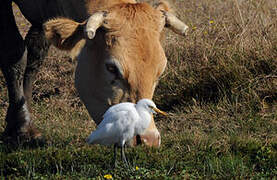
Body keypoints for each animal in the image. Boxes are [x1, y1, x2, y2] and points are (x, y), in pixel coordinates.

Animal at [0, 0, 187, 146]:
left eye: (160, 72)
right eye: (111, 68)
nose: (148, 139)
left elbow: (35, 54)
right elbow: (15, 52)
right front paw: (22, 127)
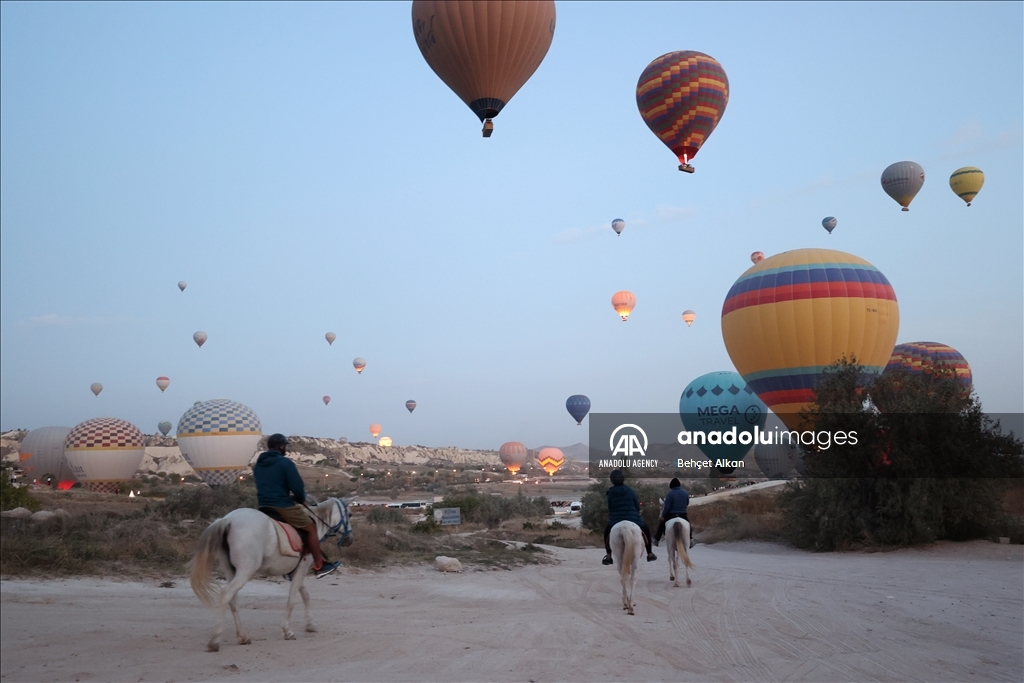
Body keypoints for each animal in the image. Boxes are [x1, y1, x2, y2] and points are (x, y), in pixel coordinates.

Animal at [188, 497, 352, 651]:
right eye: (349, 514)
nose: (349, 540)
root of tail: (228, 520)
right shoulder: (302, 568)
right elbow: (292, 600)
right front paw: (287, 632)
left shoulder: (296, 572)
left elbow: (305, 596)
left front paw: (310, 624)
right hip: (245, 570)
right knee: (226, 593)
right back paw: (215, 640)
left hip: (230, 571)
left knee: (232, 599)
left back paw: (242, 636)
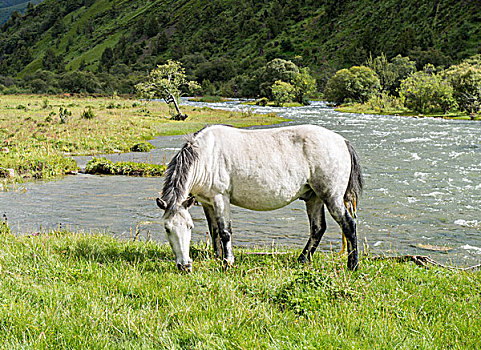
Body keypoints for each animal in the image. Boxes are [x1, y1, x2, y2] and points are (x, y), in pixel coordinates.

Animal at [156, 124, 362, 272]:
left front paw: (228, 262)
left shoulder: (221, 198)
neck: (207, 156)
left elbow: (225, 231)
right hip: (314, 198)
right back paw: (302, 260)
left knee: (348, 224)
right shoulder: (208, 203)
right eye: (167, 228)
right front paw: (218, 257)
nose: (185, 266)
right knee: (318, 229)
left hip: (331, 196)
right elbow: (214, 231)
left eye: (189, 227)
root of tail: (342, 141)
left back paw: (352, 266)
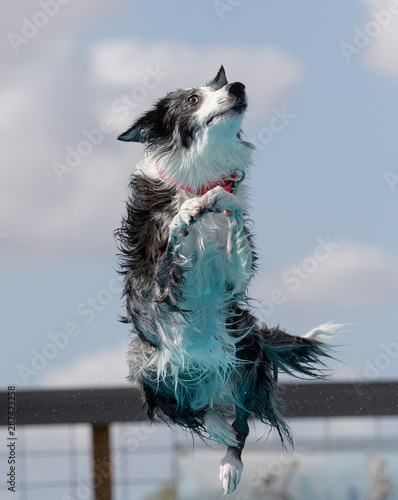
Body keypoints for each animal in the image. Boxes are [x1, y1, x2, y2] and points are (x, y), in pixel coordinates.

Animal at [115, 67, 338, 496]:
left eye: (220, 86)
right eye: (193, 99)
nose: (237, 87)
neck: (200, 174)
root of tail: (204, 369)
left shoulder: (234, 279)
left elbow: (230, 213)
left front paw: (218, 200)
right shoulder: (157, 287)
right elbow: (174, 243)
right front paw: (186, 214)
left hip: (244, 351)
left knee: (241, 423)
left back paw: (229, 464)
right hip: (146, 364)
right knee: (190, 410)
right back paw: (216, 426)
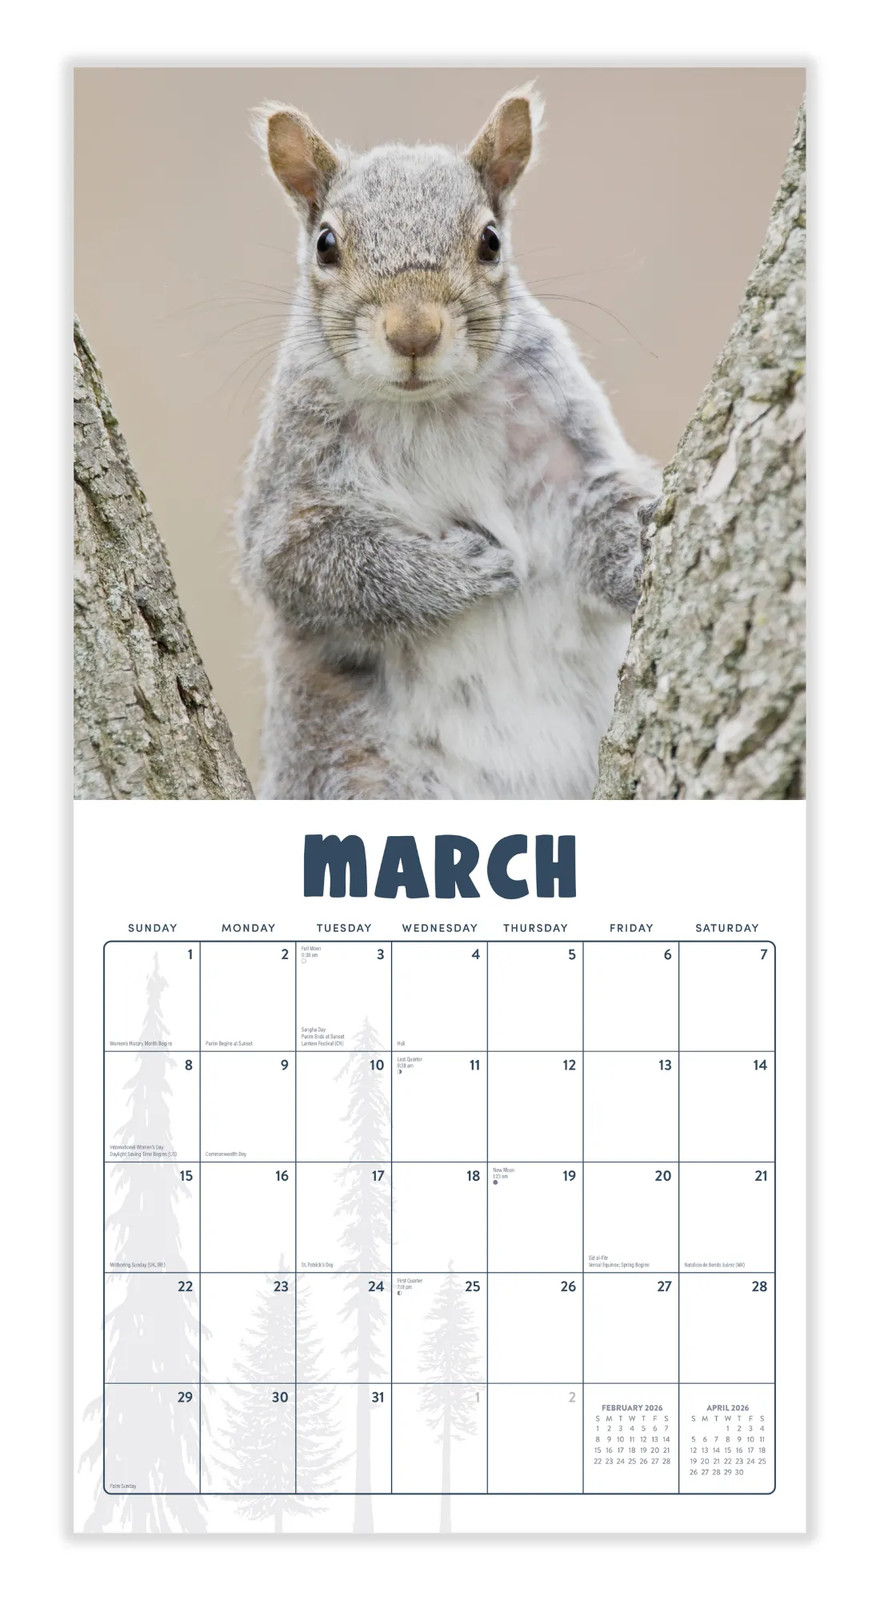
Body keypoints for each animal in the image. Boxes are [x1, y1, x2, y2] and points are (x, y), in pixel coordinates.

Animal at [237, 86, 660, 799]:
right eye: (325, 244)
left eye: (491, 241)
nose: (413, 332)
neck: (429, 408)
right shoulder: (290, 497)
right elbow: (323, 566)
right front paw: (470, 568)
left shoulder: (569, 454)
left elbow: (605, 509)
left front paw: (639, 557)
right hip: (349, 771)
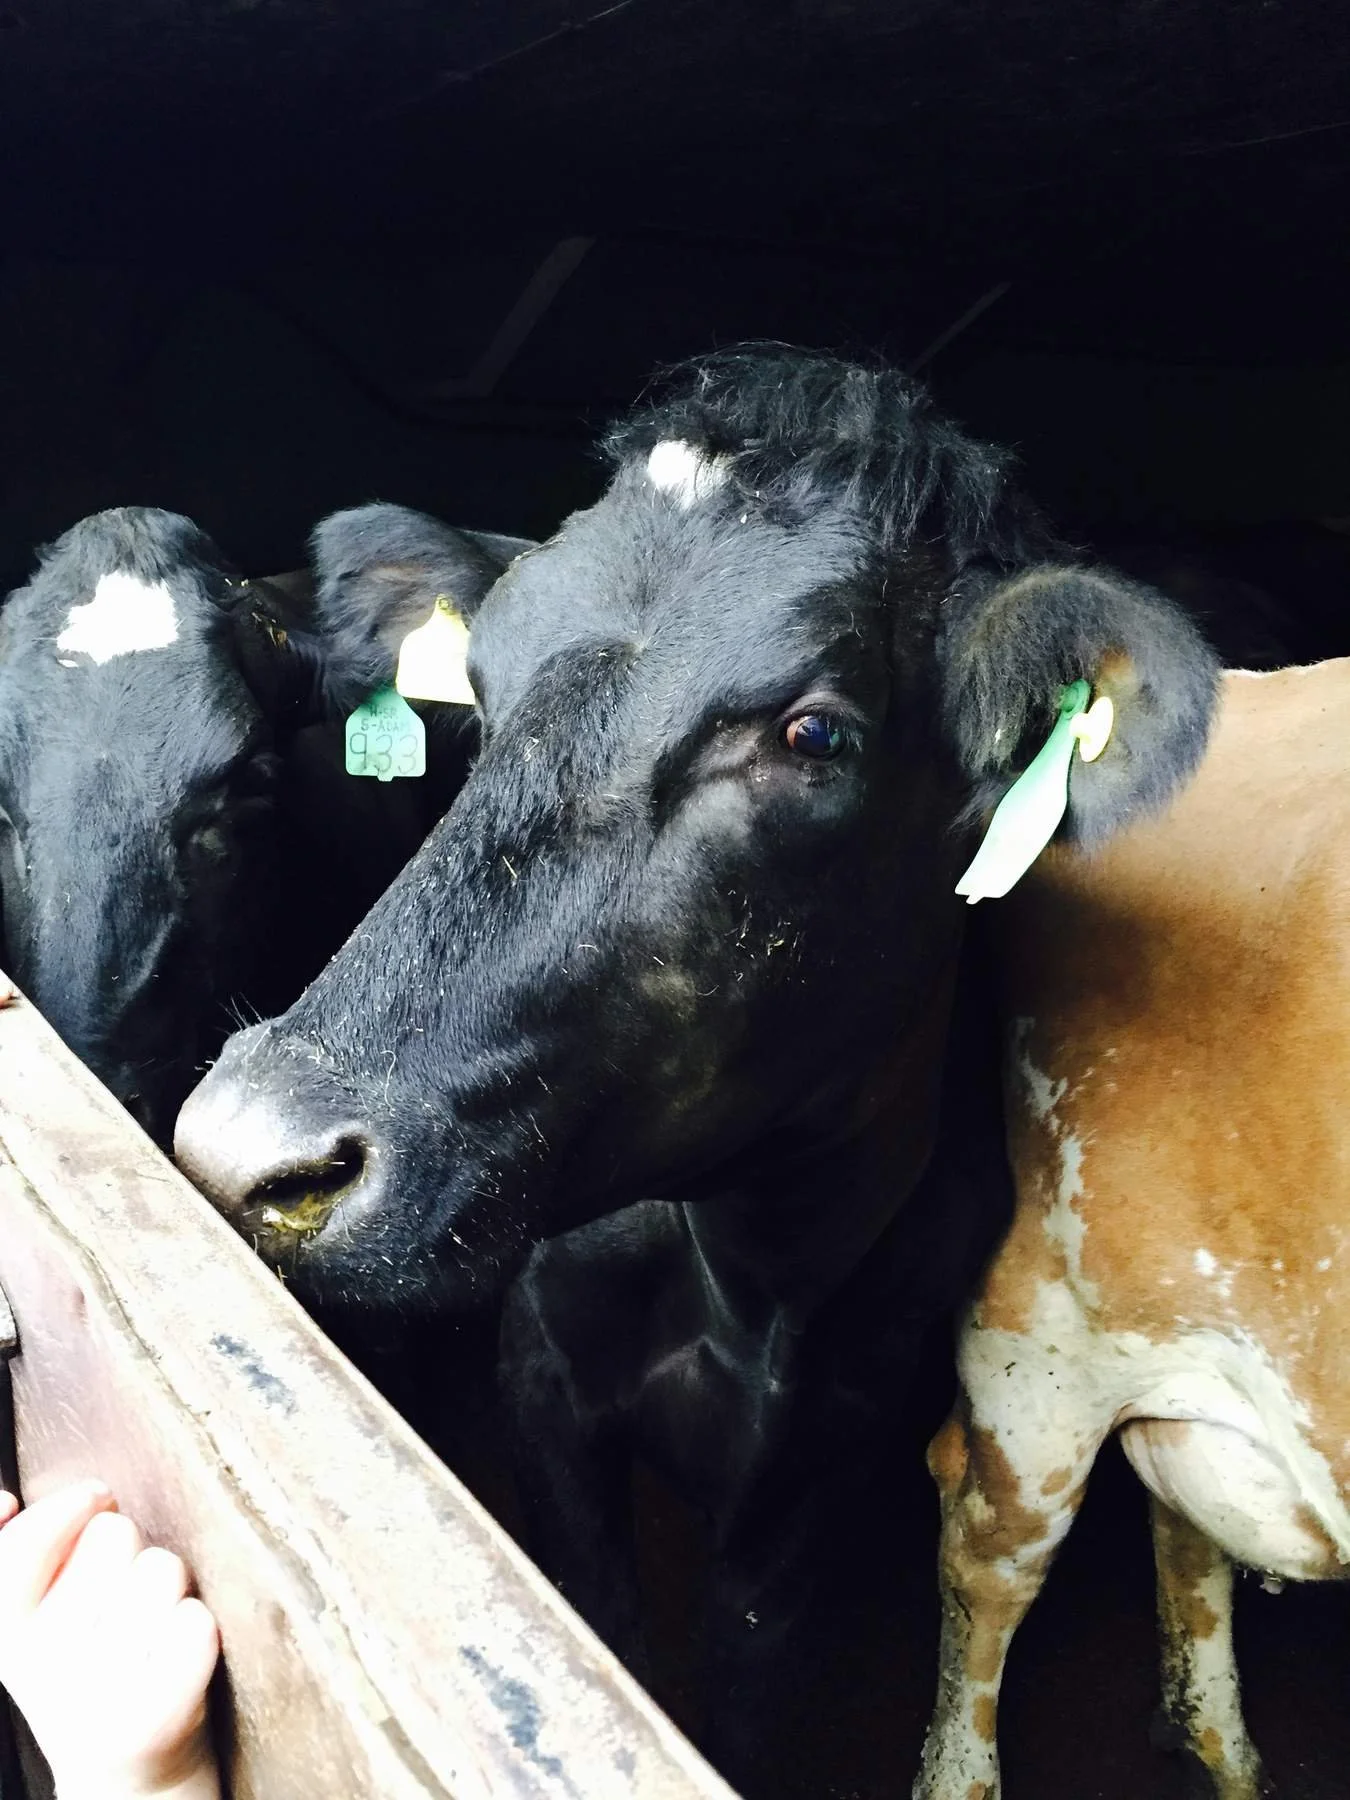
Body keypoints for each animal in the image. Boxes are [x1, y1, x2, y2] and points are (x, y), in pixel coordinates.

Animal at [172, 347, 1219, 1785]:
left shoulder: (829, 1459)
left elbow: (744, 1680)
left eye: (813, 736)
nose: (250, 1138)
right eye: (477, 694)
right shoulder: (546, 1386)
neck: (748, 1267)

..........

TASK ITEM
Only lines that hold the string "knee" belong in the answer, so copy every one of them from the records.

EXERCISE RESULT
right knee: (226, 593)
left knee: (232, 599)
left knee: (348, 224)
right knee: (318, 229)
left knee: (241, 423)
right knee: (190, 410)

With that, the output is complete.